_TASK INSTRUCTIONS_.
The word "linejoin" turns up on some lines of this data; say how many, and give no other text.

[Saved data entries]
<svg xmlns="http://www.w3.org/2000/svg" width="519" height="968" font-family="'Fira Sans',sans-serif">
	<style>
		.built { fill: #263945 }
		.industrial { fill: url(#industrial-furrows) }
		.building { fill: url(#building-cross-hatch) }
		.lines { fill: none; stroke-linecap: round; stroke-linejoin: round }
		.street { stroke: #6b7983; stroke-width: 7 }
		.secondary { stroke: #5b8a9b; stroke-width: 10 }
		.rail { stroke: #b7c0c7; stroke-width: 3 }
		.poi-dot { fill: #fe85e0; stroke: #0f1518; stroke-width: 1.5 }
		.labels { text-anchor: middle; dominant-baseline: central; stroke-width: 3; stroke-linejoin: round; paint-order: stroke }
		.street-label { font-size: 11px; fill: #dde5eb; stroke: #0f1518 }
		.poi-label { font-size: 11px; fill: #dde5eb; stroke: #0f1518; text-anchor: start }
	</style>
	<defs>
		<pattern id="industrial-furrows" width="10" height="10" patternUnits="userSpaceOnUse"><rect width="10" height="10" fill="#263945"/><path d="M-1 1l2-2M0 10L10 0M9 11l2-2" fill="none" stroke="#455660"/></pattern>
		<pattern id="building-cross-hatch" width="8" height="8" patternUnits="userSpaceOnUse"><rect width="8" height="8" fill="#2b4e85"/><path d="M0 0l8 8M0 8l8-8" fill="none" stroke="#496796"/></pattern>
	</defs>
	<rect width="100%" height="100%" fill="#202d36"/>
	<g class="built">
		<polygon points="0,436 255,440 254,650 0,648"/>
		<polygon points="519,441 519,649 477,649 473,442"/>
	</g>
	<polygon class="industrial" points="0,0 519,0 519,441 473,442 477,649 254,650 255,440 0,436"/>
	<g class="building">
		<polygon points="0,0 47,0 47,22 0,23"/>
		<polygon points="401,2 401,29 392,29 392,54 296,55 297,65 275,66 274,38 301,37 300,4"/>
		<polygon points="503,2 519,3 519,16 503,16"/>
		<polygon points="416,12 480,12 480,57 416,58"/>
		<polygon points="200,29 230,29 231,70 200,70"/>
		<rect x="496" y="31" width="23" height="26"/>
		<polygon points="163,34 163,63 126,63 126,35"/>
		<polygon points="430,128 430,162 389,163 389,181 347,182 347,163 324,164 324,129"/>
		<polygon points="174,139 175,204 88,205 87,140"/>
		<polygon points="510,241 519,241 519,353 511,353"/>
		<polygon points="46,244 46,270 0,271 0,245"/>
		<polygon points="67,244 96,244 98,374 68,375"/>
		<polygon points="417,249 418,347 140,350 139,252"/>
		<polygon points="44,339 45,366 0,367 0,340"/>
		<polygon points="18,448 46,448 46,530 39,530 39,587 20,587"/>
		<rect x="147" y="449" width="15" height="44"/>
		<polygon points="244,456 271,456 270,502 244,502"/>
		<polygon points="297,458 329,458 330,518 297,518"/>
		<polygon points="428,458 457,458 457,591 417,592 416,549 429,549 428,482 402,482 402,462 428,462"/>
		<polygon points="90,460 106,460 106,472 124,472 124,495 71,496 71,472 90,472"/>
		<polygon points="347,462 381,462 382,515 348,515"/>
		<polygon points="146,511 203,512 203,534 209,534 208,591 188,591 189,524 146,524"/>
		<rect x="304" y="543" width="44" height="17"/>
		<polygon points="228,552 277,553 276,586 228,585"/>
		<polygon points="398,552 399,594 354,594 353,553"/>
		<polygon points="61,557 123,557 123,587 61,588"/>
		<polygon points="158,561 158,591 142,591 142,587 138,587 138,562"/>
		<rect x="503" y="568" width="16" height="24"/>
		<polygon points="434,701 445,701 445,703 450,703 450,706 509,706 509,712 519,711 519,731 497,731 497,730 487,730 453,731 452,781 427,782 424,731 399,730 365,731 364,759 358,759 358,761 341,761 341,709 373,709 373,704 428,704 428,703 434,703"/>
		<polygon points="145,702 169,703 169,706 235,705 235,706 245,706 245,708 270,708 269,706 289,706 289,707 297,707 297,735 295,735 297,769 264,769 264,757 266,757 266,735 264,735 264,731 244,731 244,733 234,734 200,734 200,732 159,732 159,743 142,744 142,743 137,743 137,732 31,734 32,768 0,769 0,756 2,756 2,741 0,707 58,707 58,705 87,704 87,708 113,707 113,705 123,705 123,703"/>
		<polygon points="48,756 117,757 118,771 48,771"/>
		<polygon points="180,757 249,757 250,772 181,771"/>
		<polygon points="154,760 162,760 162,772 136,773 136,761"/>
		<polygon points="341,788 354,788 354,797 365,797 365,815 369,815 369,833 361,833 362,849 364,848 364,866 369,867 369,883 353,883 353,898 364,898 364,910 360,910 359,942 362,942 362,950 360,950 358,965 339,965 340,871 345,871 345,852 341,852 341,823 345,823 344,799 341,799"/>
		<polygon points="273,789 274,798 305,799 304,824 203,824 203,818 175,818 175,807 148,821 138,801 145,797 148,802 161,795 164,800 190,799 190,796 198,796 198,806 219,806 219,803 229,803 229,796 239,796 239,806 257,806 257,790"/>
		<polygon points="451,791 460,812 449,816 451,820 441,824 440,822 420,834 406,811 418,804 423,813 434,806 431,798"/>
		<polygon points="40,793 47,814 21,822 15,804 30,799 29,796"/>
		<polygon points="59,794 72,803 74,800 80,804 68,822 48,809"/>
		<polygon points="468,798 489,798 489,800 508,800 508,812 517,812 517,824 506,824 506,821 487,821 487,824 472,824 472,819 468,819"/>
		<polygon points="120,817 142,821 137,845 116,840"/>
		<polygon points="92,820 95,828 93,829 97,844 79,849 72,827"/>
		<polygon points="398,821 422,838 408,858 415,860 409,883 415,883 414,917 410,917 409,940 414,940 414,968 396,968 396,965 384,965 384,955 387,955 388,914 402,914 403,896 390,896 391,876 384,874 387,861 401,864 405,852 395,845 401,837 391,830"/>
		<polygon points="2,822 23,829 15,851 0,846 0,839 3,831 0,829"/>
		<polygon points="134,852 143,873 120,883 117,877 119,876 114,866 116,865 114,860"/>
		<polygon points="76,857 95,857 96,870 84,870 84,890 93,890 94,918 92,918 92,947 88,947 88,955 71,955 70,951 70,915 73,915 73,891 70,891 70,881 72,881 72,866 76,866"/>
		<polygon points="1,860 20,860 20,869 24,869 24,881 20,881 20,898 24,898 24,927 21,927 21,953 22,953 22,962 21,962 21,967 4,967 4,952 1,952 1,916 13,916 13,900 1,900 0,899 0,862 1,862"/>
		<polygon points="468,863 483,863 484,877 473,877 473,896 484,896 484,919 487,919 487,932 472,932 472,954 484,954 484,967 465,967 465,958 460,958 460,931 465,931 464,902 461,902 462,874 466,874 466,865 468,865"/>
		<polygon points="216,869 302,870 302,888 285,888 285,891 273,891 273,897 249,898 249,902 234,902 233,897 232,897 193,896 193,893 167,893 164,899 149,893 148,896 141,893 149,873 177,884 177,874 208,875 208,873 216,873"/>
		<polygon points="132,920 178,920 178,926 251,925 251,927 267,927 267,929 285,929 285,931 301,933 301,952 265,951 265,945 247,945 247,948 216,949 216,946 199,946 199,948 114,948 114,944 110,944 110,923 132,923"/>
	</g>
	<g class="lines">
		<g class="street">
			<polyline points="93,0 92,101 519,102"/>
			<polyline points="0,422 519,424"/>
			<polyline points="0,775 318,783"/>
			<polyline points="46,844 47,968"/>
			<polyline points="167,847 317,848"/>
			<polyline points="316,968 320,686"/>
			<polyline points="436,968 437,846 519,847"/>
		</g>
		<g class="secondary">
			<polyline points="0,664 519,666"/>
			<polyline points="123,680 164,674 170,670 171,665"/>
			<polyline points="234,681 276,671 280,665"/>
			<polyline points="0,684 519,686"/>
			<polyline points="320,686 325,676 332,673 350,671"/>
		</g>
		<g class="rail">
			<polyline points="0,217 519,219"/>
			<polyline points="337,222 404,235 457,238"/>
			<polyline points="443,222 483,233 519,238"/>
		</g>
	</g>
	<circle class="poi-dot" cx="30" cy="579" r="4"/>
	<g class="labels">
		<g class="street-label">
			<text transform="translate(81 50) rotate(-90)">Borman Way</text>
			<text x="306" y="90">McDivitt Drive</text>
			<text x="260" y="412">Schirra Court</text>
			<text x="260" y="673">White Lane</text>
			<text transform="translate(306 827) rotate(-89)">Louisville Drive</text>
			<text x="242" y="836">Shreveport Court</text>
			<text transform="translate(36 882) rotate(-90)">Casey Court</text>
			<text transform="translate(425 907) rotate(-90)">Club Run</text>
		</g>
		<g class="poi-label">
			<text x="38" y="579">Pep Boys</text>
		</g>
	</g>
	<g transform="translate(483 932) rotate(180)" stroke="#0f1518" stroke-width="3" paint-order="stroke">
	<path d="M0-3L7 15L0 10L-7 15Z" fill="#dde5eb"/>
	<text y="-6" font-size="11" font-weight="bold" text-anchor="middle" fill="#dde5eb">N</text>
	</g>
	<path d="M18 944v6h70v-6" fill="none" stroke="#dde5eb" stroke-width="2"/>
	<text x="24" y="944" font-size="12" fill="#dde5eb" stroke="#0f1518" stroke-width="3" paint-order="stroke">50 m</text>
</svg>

_RESULT OF THIS EXERCISE_.
2